Sob o comando de Ricardo, os cruzados partiram de Acre pelo litoral, hoje costa israelense, em direção a Jerusalém, passando por Haifa, Cesaréia (antiga Caesarea) e Jafa, onde pequenos, porém violentos combates, se sucederam contra as forças de Saladino. O líder inglês, contando com apenas 10 mil homens, hesitou em avançar em direção ao interior para a conquista da Terra Santa, permanecendo na costa, para desespero de alguns soldados, que de tão longe haviam partido e sonhavam em guerrear em Jerusalém. No entanto, ele estava certo: não haveria como tomar a cidade com aquele contingente e, mesmo que a tomasse, não conseguiria mantê-la por muito tempo.

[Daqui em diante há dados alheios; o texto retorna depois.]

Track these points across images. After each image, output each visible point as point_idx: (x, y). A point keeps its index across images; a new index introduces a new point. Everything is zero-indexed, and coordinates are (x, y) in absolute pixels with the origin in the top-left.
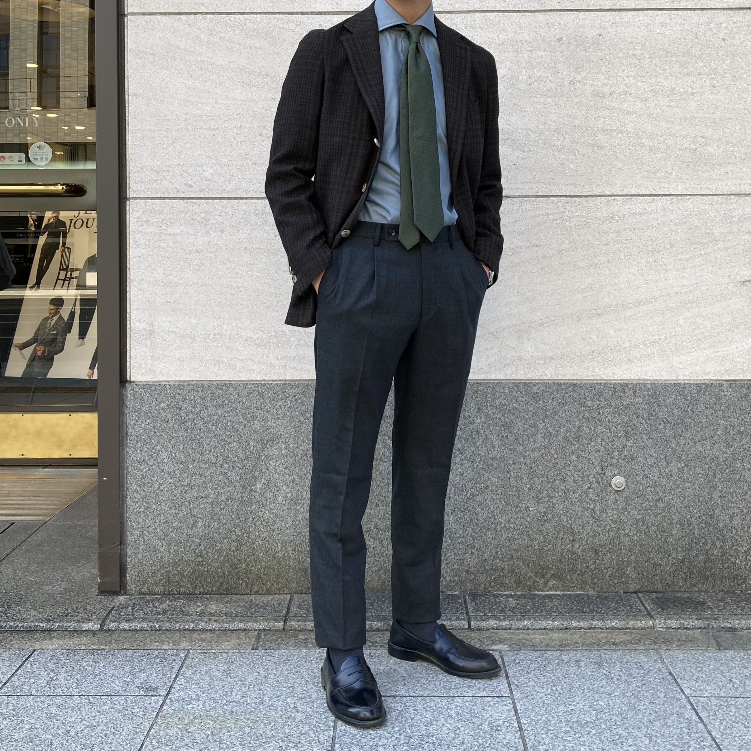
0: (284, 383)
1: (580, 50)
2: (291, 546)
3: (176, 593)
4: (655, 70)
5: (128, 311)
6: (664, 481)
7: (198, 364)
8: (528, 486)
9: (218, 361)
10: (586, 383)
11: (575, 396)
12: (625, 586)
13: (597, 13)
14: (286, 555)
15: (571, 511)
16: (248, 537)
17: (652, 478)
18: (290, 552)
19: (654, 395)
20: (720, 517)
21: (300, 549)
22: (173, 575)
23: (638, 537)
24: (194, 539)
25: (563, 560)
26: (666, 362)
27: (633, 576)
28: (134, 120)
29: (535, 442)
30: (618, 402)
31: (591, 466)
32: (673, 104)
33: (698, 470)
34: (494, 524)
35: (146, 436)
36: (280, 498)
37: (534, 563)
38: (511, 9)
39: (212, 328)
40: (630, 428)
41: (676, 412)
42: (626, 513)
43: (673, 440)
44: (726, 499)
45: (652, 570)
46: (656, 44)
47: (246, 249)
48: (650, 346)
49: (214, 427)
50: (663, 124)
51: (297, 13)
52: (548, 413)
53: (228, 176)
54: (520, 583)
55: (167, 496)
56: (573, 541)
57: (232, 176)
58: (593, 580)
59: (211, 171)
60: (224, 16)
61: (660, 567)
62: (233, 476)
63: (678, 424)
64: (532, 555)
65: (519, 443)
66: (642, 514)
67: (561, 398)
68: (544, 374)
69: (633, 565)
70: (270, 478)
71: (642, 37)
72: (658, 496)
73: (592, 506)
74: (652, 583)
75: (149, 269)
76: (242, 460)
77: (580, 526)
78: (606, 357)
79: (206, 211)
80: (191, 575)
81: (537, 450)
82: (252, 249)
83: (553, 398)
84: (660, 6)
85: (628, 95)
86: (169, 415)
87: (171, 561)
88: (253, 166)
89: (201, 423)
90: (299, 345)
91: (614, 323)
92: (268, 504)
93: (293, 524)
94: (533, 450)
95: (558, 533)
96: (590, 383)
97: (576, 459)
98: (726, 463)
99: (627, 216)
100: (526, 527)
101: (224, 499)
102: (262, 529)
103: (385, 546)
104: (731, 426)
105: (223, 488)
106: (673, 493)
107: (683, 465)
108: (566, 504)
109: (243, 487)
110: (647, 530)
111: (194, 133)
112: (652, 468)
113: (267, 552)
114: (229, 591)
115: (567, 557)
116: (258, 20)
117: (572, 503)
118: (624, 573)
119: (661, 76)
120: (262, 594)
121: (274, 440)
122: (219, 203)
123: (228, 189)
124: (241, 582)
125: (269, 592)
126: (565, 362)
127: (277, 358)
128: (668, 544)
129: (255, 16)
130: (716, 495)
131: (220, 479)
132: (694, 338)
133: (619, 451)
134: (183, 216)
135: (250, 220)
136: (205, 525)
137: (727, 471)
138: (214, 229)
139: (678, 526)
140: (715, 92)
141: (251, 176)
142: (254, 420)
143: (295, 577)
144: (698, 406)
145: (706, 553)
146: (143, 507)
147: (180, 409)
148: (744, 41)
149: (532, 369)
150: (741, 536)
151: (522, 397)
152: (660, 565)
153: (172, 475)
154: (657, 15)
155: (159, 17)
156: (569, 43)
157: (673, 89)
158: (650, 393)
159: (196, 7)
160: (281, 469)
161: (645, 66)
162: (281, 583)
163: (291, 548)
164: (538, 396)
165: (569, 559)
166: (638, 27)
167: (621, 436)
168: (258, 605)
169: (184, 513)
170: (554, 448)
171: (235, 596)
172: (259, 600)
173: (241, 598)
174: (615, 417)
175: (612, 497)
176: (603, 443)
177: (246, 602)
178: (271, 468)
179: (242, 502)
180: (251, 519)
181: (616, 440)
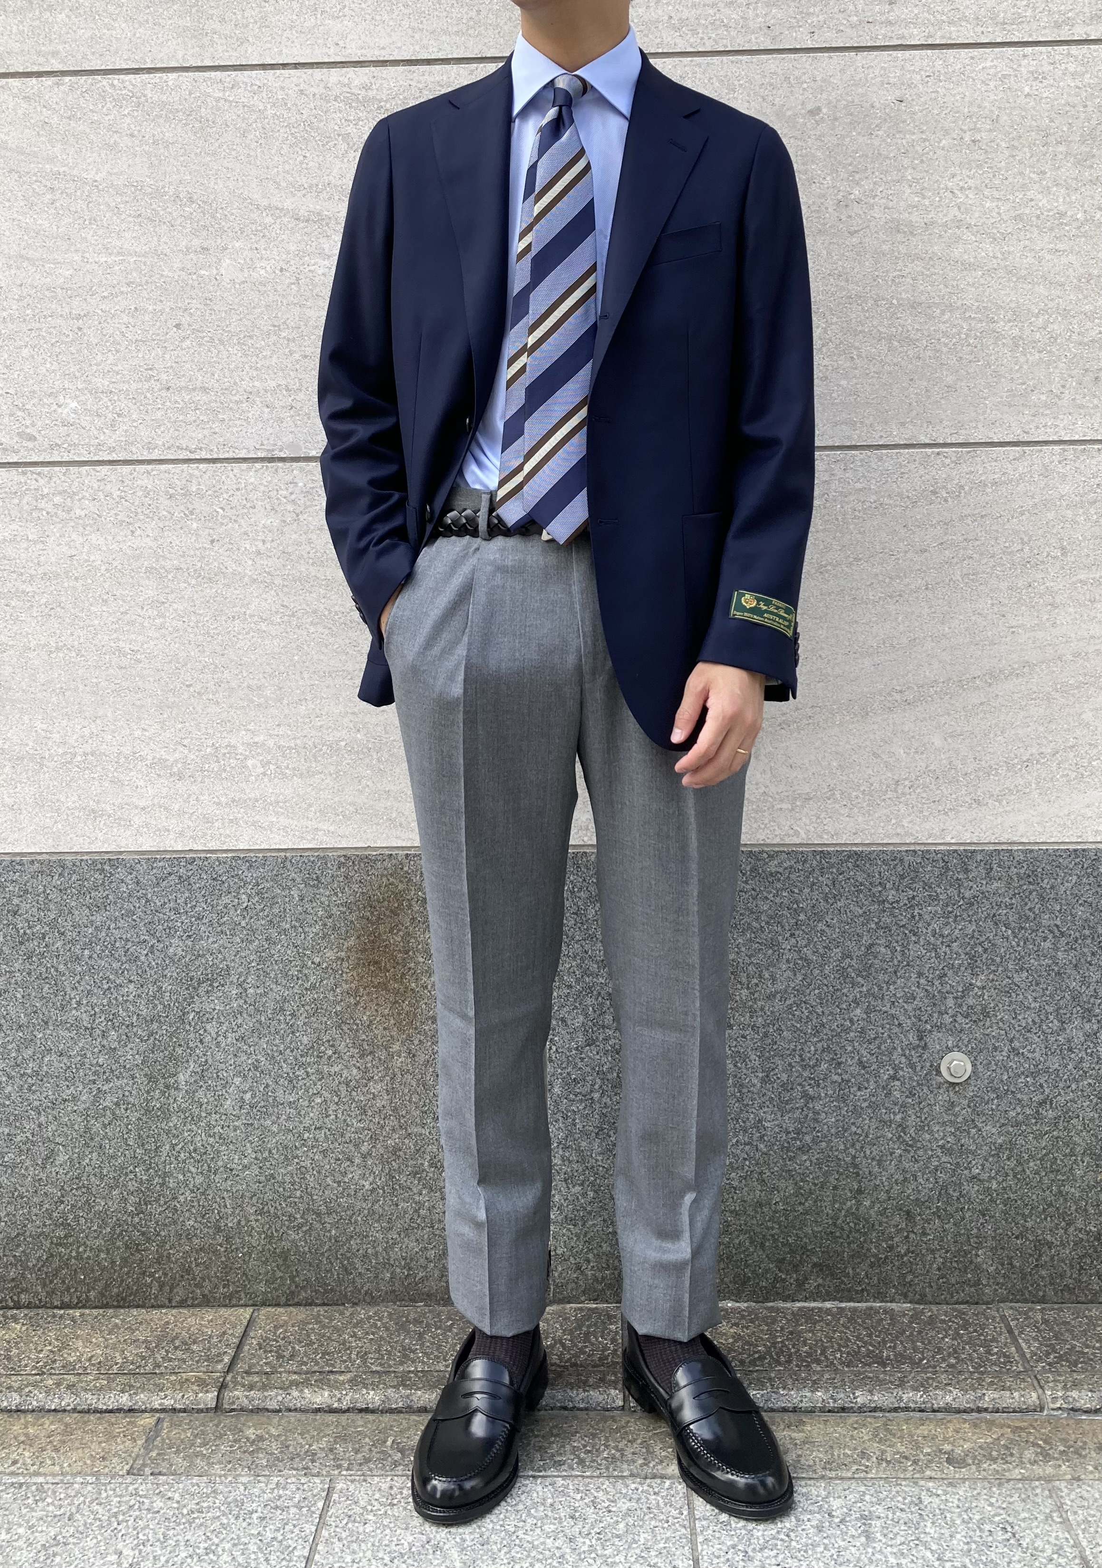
0: (234, 858)
1: (859, 134)
2: (253, 1205)
3: (11, 1304)
4: (1021, 173)
6: (1054, 1063)
7: (50, 818)
8: (760, 1075)
9: (93, 811)
10: (884, 852)
11: (861, 879)
12: (972, 1289)
13: (894, 53)
14: (243, 1223)
15: (854, 1129)
16: (162, 1185)
17: (1030, 1055)
18: (252, 1218)
19: (1032, 877)
21: (272, 1210)
23: (999, 1183)
24: (49, 1189)
25: (838, 1234)
26: (1056, 805)
27: (991, 1269)
30: (953, 891)
31: (896, 1030)
32: (1060, 246)
36: (229, 1102)
37: (775, 1241)
38: (709, 49)
40: (980, 950)
43: (1074, 973)
45: (1030, 1255)
46: (1023, 117)
47: (149, 570)
48: (1020, 770)
49: (86, 952)
50: (1041, 290)
51: (253, 67)
52: (802, 917)
53: (110, 416)
54: (744, 1283)
56: (860, 1191)
57: (119, 415)
58: (904, 1276)
59: (74, 405)
60: (99, 78)
61: (1050, 1248)
62: (131, 1056)
63: (1085, 937)
64: (769, 1224)
65: (740, 983)
66: (1008, 1133)
67: (830, 883)
68: (791, 832)
69: (990, 1243)
70: (206, 1061)
71: (993, 102)
72: (1042, 1093)
73: (898, 1118)
74: (1032, 1285)
76: (146, 1021)
77: (873, 1159)
78: (924, 795)
79: (65, 491)
80: (43, 1266)
81: (778, 996)
82: (162, 571)
83: (813, 884)
84: (1030, 35)
85: (963, 229)
88: (164, 393)
89: (59, 944)
90: (264, 774)
91: (943, 720)
92: (204, 1115)
93: (256, 1158)
94: (771, 997)
95: (826, 1174)
96: (893, 852)
97: (865, 1016)
99: (967, 488)
100: (757, 1164)
101: (110, 1105)
102: (193, 1170)
105: (107, 1081)
106: (1074, 1086)
107: (1095, 1027)
108: (843, 1112)
109: (150, 1078)
110: (1019, 1169)
111: (38, 325)
112: (1028, 1035)
113: (203, 1217)
114: (124, 1299)
115: (846, 1227)
116: (170, 83)
117: (857, 1112)
118: (971, 1262)
119: (1037, 186)
120: (192, 1306)
121: (213, 978)
122: (93, 473)
123: (111, 442)
124: (149, 1280)
125: (209, 1301)
126: (837, 806)
127: (218, 804)
128: (1065, 1200)
129: (164, 76)
131: (101, 1061)
133: (956, 998)
134: (16, 501)
135: (157, 508)
136: (71, 1160)
138: (81, 529)
139: (1087, 1159)
141: (159, 414)
142: (169, 935)
143: (262, 1271)
149: (766, 821)
151: (746, 882)
152: (1050, 1245)
154: (1025, 56)
156: (836, 119)
157: (1062, 215)
158: (1022, 871)
159: (41, 60)
160: (229, 1041)
161: (999, 165)
162: (234, 1283)
163: (254, 1209)
164: (779, 880)
165: (850, 1232)
166: (983, 82)
167: (960, 965)
168: (176, 1337)
169: (28, 1134)
170: (817, 991)
171: (135, 1312)
172: (182, 1323)
173: (147, 1317)
174: (948, 923)
175: (943, 1097)
176: (922, 981)
177: (152, 1332)
178: (208, 1039)
179: (148, 1111)
180: (167, 1147)
181: (950, 973)
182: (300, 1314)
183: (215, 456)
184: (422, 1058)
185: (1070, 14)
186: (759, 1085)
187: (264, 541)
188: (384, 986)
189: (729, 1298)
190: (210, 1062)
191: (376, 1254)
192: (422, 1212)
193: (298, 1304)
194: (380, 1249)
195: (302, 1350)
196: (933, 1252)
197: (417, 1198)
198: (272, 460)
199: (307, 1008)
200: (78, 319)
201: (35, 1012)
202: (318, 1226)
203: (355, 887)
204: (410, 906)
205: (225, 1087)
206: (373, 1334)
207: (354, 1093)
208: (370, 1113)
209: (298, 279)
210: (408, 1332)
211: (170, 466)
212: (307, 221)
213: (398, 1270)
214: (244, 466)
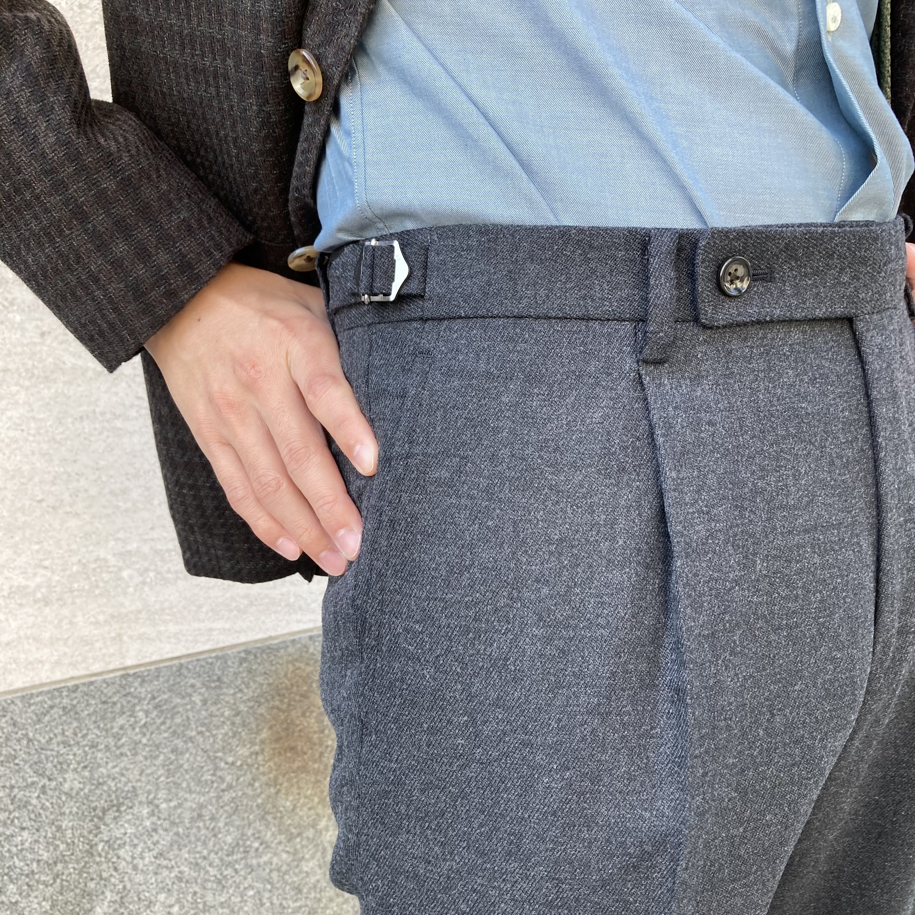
0: (122, 676)
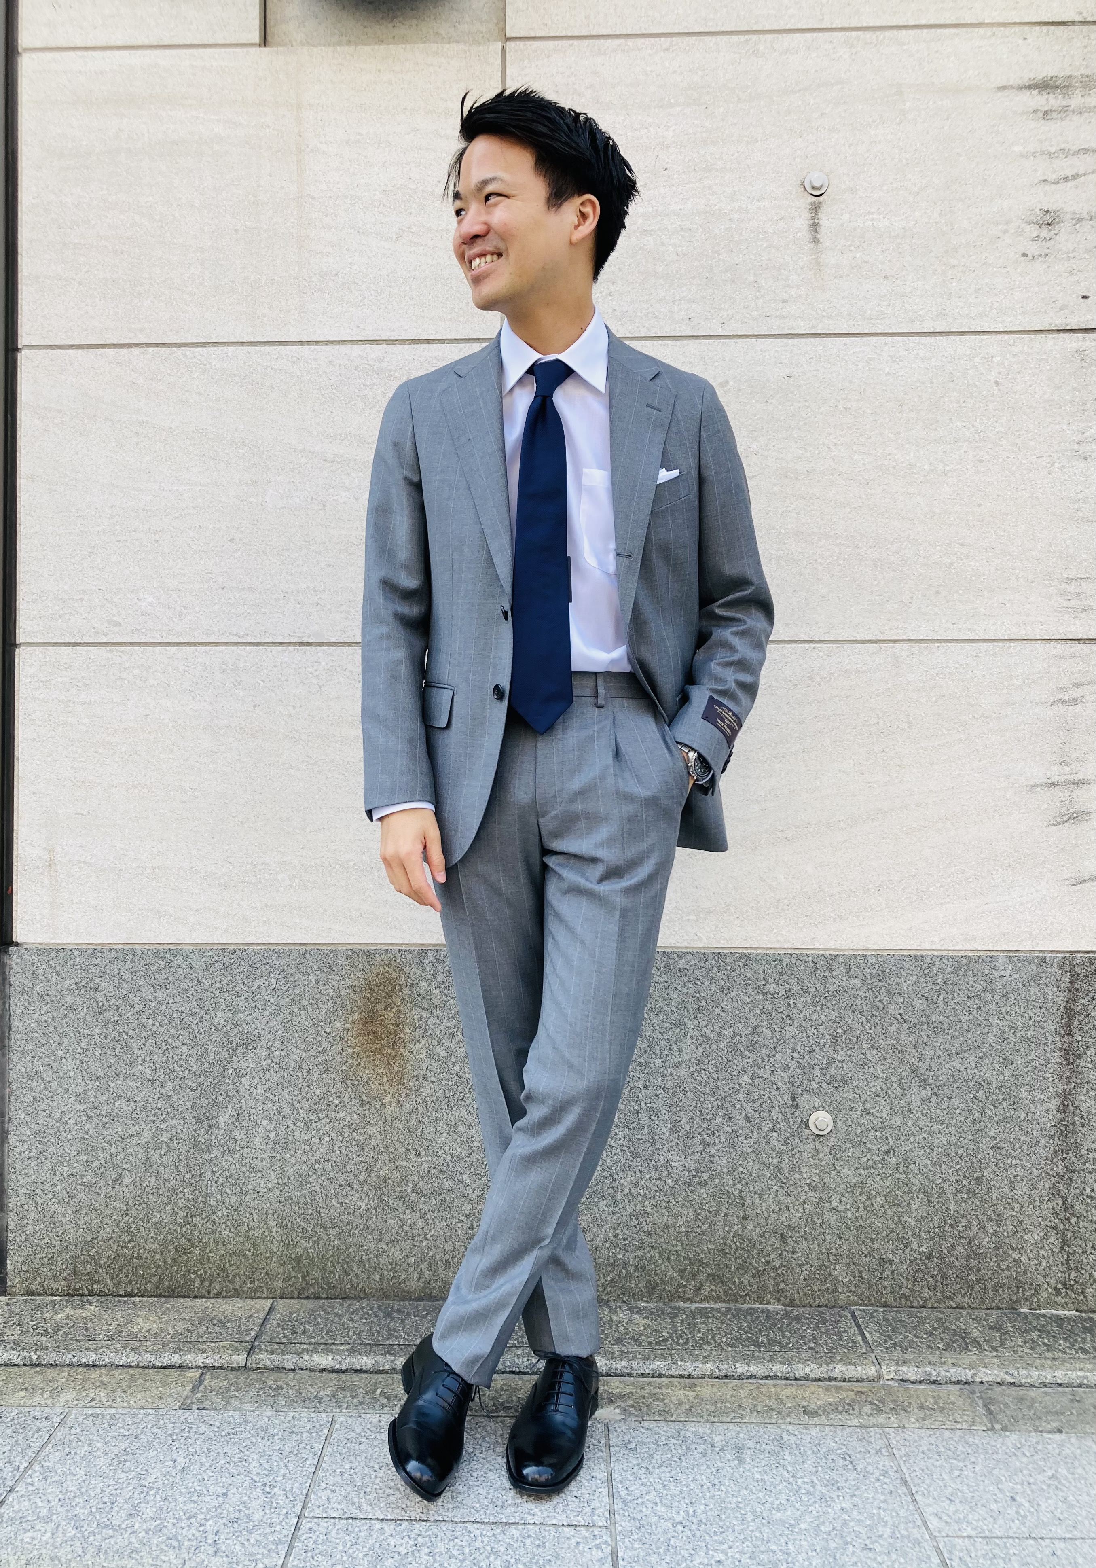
0: (266, 950)
1: (756, 403)
2: (275, 1220)
3: (87, 1293)
5: (15, 828)
6: (897, 1121)
7: (126, 916)
8: (669, 1126)
9: (159, 912)
10: (767, 954)
11: (748, 975)
12: (831, 1296)
13: (785, 340)
14: (266, 1234)
15: (741, 1169)
16: (204, 1203)
17: (878, 1114)
18: (274, 1230)
19: (882, 975)
20: (992, 1183)
21: (289, 1224)
22: (83, 1263)
23: (853, 1214)
24: (117, 1204)
25: (727, 1251)
26: (901, 921)
27: (846, 1280)
28: (28, 517)
29: (680, 1050)
30: (820, 986)
31: (775, 1093)
32: (911, 490)
33: (956, 1102)
34: (612, 1188)
35: (41, 1032)
36: (257, 1139)
37: (678, 1255)
39: (150, 857)
40: (840, 1031)
41: (919, 1004)
42: (833, 1173)
43: (914, 1051)
44: (1004, 1152)
45: (876, 1270)
46: (884, 390)
47: (206, 727)
48: (874, 893)
49: (150, 1021)
50: (896, 523)
51: (293, 343)
52: (703, 1003)
53: (178, 608)
54: (654, 1288)
55: (74, 1133)
56: (745, 1218)
57: (185, 608)
58: (777, 1284)
59: (150, 599)
60: (175, 349)
61: (891, 1264)
62: (183, 1101)
63: (923, 1023)
64: (674, 1242)
65: (654, 1053)
66: (861, 1174)
67: (725, 978)
69: (846, 1260)
70: (241, 1107)
71: (860, 379)
72: (887, 1144)
73: (776, 1161)
74: (877, 1293)
75: (49, 759)
76: (195, 1075)
77: (755, 1193)
78: (799, 911)
79: (142, 665)
80: (111, 1263)
81: (684, 1065)
82: (215, 728)
83: (712, 978)
84: (891, 328)
85: (836, 476)
86: (79, 1000)
87: (80, 1239)
88: (220, 592)
89: (130, 1014)
90: (291, 886)
91: (814, 853)
92: (238, 1149)
93: (278, 1183)
94: (678, 1065)
95: (719, 1204)
96: (774, 954)
97: (750, 1082)
98: (1004, 1090)
99: (836, 675)
100: (665, 1195)
101: (166, 1140)
102: (229, 1192)
103: (431, 1222)
104: (1011, 1028)
105: (164, 1121)
106: (912, 1139)
107: (929, 1093)
108: (733, 1156)
109: (198, 1120)
110: (868, 1203)
111: (124, 538)
112: (878, 1099)
113: (236, 1228)
114: (173, 1291)
115: (734, 1246)
116: (230, 354)
117: (743, 1156)
118: (830, 1275)
119: (893, 444)
120: (226, 1297)
121: (247, 1043)
122: (164, 651)
123: (178, 629)
124: (193, 1276)
125: (239, 1294)
126: (732, 918)
127: (255, 908)
128: (904, 1227)
129: (225, 348)
130: (986, 1144)
131: (159, 1105)
132: (949, 880)
133: (821, 1069)
134: (105, 672)
135: (213, 679)
136: (134, 1181)
137: (1005, 1104)
138: (154, 695)
139: (921, 1196)
140: (982, 469)
141: (216, 607)
142: (214, 1009)
144: (956, 994)
145: (970, 1243)
146: (34, 1150)
147: (96, 990)
148: (1031, 386)
149: (677, 929)
150: (1028, 1216)
151: (660, 976)
152: (891, 1262)
153: (81, 1098)
154: (886, 344)
155: (71, 351)
156: (740, 390)
157: (912, 466)
158: (874, 971)
159: (131, 335)
160: (259, 1092)
161: (864, 427)
162: (258, 1280)
163: (275, 1222)
164: (686, 975)
165: (737, 1249)
166: (854, 363)
167: (825, 1043)
168: (214, 1318)
169: (103, 1162)
170: (714, 1062)
171: (182, 1300)
172: (218, 1308)
173: (191, 1304)
174: (814, 1011)
175: (810, 1146)
176: (795, 1055)
177: (195, 1313)
178: (242, 1089)
179: (195, 1146)
180: (209, 1173)
181: (817, 1049)
182: (310, 1304)
183: (258, 641)
184: (407, 1107)
185: (921, 313)
186: (668, 1133)
187: (294, 707)
188: (380, 1051)
189: (642, 1300)
190: (244, 1107)
191: (369, 1259)
192: (406, 1228)
193: (307, 1298)
194: (372, 1256)
195: (311, 1329)
196: (800, 1266)
197: (401, 1216)
198: (301, 644)
199: (320, 1067)
200: (155, 534)
201: (110, 1067)
202: (323, 1236)
203: (359, 974)
204: (401, 990)
205: (254, 1127)
206: (366, 1319)
207: (355, 1134)
208: (367, 1150)
209: (324, 506)
210: (393, 1318)
211: (224, 648)
212: (333, 462)
213: (386, 1273)
214: (280, 648)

Ao fim, dois dos maiores generais da fé na história, Ricardo Coração de Leão e Saladino, fizeram um acordo para que as cidades costeiras Tyro, Acre, Caesarea e Jaffa ficassem em poder dos cruzados, com a condição de que Jerusalém permanecesse com o Crescente. Os líderes decidiram que os peregrinos cristãos poderiam visitar a cidade e, assim, uma trégua de alguns meses foi estabelecida.
Dessa forma milhares de cruzados desistiram da causa e retornaram à Europa, inclusive o próprio Ricardo, enfraquecendo a luta cristã. Ele sabia da incapacidade das forças francas de enfrentar Saladino e também do risco que seus territórios na Europa sofriam com o assédio de seu antigo companheiro Philippe. Por ironias do destino, logo depois de sua partida, Saladino faleceu e o reino muçulmano, então, entraria em queda. Ricardo jurou que um dia retornaria para tomar Jerusalém, mas nunca o fez. Era o fim da Terceira Cruzada, batizada de a Cruzada dos Reis.
[1] Era um gênio militar, um dos melhores estrategistas de guerra das Cruzadas, e ainda por cima um líder carismático. Ao fim, voltou para a Europa, jurando que retornaria para tomar Jerusalém, mas nunca o fez. Morreu em 1199.
[2] Os cruzados queriam que Saladino devolvesse relíquias sagradas tomadas na Segunda Cruzada.